Kobe Bryant projects confidence. He's done so throughout his NBA career, whether by intimidating opponents with his scoring potential or forcefully assuring his teammates that the final shot should come from his hand. He's asserted himself through those very means, and to date that confidence defines most every one of his on-court achievements; Bryant was self-assured enough to chase after lofty goals, and committed and talented enough to actually reach them.
All of which lends his words a certain authority, as one can easily identify the conviction with which they're laced. Bryant believes what he says, and in a league-mandated media availability on Wednesday, he reflected on his recent injury history in perfect Kobe clarity -- specifically to any possible relation between his torn Achilles tendon and more recent knee fracture. From Brett Pollakoff of ProBasketballTalk:
“Because it’s Christmas I will refrain from being a smart ass. I don’t think one [injury] had anything to do with the other. I mean, we evaluated it pretty extensively. The fact of the matter is, any of us can get hurt at any moment. The key for us as athletes is to block that fear out, and when you have injuries that fear is enhanced. You kind of put yourself under a microscope and you start thinking about it too much. It can happen to anybody. So you just have to tune that noise out and go out there and perform.”

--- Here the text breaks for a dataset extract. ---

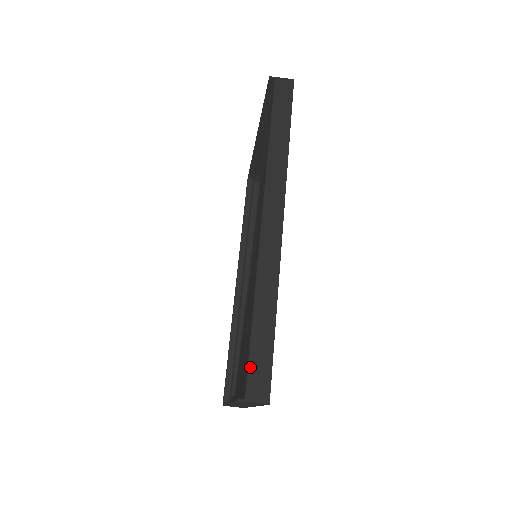
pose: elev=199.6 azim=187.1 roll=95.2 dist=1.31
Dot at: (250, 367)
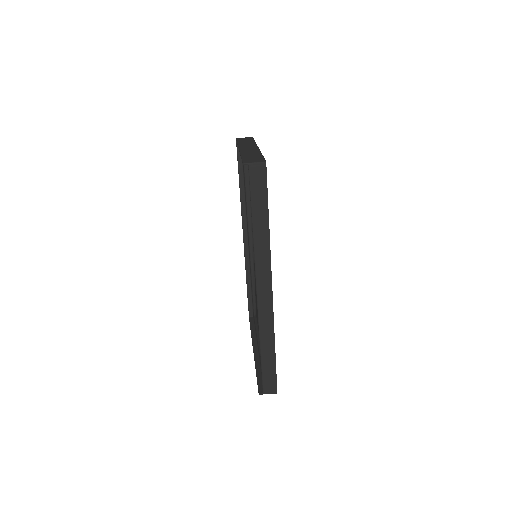
Dot at: (263, 379)
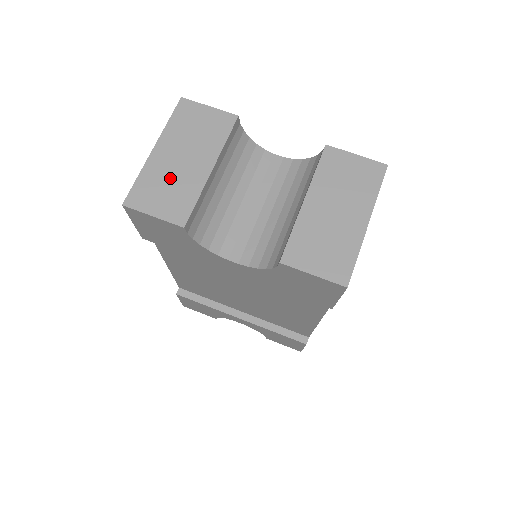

So much of what Bryant says here is true. He's right to want to push aside fear and to resist the notion that his body could be turning against him. Both would be huge impediments to the confidence that's so crucial to his game, and thus even bigger roadblocks in his recovery from this second consecutive major injury. Yet it seems impossible that Bryant's Achilles injury would have nothing to do with this subsequent fracture, as many of those NBA players who have suffered it have also seen their bodies and their games change dramatically.

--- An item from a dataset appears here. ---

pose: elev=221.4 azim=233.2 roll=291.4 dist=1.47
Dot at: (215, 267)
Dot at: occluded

There will never be any causal lines drawn between Bryant's Achilles tendon and fractured knee, as the relationship isn't at all that simple. But to ignore that one may have had anything to with the other is to deny the basic, systemic quality of the human body. The leg is built as a column of shared burden, as the muscles, bones, and tendons within make up a load-bearing (and impact-withstanding) whole. To alter one critical component -- particularly in a way that requires a lengthy rehabilitation, along with a loss of bone and muscle mass -- would seem to alter the entire structure.